Entries provided:
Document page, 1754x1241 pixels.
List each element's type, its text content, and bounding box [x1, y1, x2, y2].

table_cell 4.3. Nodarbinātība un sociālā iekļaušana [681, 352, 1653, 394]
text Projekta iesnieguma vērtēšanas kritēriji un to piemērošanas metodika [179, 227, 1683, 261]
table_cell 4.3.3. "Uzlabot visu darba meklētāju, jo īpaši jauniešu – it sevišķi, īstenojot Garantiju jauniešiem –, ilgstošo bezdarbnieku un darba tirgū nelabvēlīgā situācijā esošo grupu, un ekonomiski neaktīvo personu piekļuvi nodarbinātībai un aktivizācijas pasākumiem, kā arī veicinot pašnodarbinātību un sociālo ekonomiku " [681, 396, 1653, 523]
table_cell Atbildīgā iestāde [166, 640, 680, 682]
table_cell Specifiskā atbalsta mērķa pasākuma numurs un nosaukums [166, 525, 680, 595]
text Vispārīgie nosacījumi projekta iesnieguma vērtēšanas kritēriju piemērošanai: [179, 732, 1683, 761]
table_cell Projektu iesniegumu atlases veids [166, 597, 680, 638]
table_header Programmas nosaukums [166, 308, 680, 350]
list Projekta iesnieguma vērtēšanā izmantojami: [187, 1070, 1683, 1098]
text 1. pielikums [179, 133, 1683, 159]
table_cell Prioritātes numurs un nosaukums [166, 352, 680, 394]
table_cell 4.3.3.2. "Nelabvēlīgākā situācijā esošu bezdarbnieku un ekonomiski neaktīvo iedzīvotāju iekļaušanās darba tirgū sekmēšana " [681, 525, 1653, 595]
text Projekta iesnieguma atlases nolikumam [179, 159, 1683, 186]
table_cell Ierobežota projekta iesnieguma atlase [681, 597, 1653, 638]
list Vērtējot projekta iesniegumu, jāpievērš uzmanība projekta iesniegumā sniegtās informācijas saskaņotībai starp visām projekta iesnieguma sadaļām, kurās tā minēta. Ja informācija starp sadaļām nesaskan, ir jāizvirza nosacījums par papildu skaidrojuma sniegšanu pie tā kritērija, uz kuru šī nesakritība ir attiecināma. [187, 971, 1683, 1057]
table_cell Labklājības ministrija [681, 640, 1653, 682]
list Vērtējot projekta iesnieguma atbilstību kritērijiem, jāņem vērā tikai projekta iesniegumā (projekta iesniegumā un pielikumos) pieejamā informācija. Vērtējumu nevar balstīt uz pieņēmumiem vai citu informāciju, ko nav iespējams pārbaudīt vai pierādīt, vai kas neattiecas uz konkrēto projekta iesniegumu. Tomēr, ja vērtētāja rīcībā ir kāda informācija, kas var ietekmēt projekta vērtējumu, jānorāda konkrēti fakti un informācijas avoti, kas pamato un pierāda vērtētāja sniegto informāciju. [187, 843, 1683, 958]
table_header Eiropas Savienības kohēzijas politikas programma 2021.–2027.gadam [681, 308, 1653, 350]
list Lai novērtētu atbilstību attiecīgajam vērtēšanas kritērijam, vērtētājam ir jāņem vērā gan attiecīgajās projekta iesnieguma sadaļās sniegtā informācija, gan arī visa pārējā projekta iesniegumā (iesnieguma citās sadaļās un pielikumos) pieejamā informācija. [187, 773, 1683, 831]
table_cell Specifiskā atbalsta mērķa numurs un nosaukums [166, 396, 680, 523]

Task item:
Scan the preceding listing for the string "situācijā" and copy every line where it occurs.

Output of the task:
table_cell 4.3.3. "Uzlabot visu darba meklētāju, jo īpaši jauniešu – it sevišķi, īstenojot Garantiju jauniešiem –, ilgstošo bezdarbnieku un darba tirgū nelabvēlīgā situācijā esošo grupu, un ekonomiski neaktīvo personu piekļuvi nodarbinātībai un aktivizācijas pasākumiem, kā arī veicinot pašnodarbinātību un sociālo ekonomiku " [681, 396, 1653, 523]
table_cell 4.3.3.2. "Nelabvēlīgākā situācijā esošu bezdarbnieku un ekonomiski neaktīvo iedzīvotāju iekļaušanās darba tirgū sekmēšana " [681, 525, 1653, 595]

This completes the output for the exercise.